I have already heard that such a political murder in the lives of nations may be a turning point, in which consciousness changes, and things look different, and therefore the Israel following it will necessarily be better.
They say that an entire young generation, thrown into such a horrific experience, will not accept the violence, blindness, hatred and the despair that have caused this disaster. In the meantime, Israel was found to be uglier than would be imagined, violent, disgraceful, and defiant, to the extent the words became an order to fire.
Some say that it was not the evil words that gave way to this bloodshed but rather an unbearable dispute over the future of the country, its shape, the relations between the nations in it and in this region. But the words were also part of the disaster, words that served as a command to fire.

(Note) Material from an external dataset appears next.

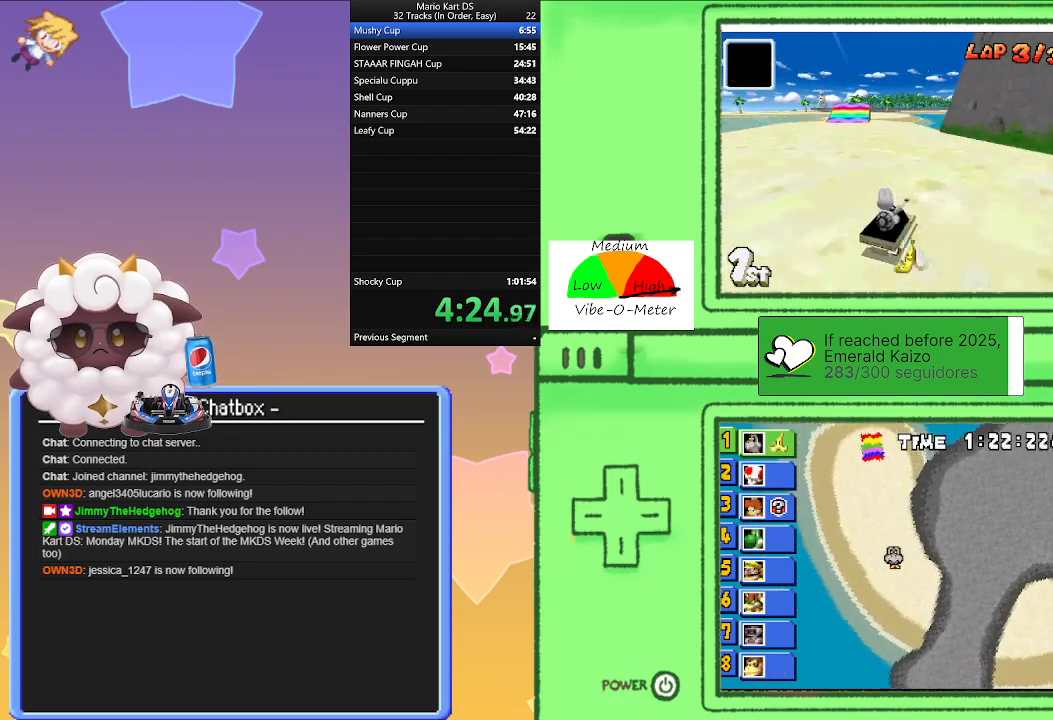
{"buttons": ["A", "L1"], "left_stick": "left", "events": [[117, "left_stick", "left"], [333, "left_stick", "right"], [450, "R1", "up"], [467, "left_stick", "left"]]}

I would not suggest to expand the list of the guilty and to attribute the abomination of spilled blood to all of those who disagreed with him. Yitzhak Rabin was a determined statesman and a sharp opponent and did not spare harsh words from his rivals.
Thus, the time has come for sorrow and shame that this has happened among us, in a society, which we had thought, was enlightened enough and free from the possibility of allowing the murder of a leader in the square.
I stood once again at his grave on Mount Herzl, in the section of the nation's great men.
All his neighbors there, passed on at a ripe old age or died in sickness: Herzl, Jabotinsky, Eshkol, Shazar ... He was shot in Tel Aviv by a member of his nation.
Yitzhak, the man who heard so many enemy bullets whistling beside him. A boiling scarlet stain that will diminish, a reminder of a sin for many days. And whatever the Israelis do about it, would give it significance. They will give it the interpretation.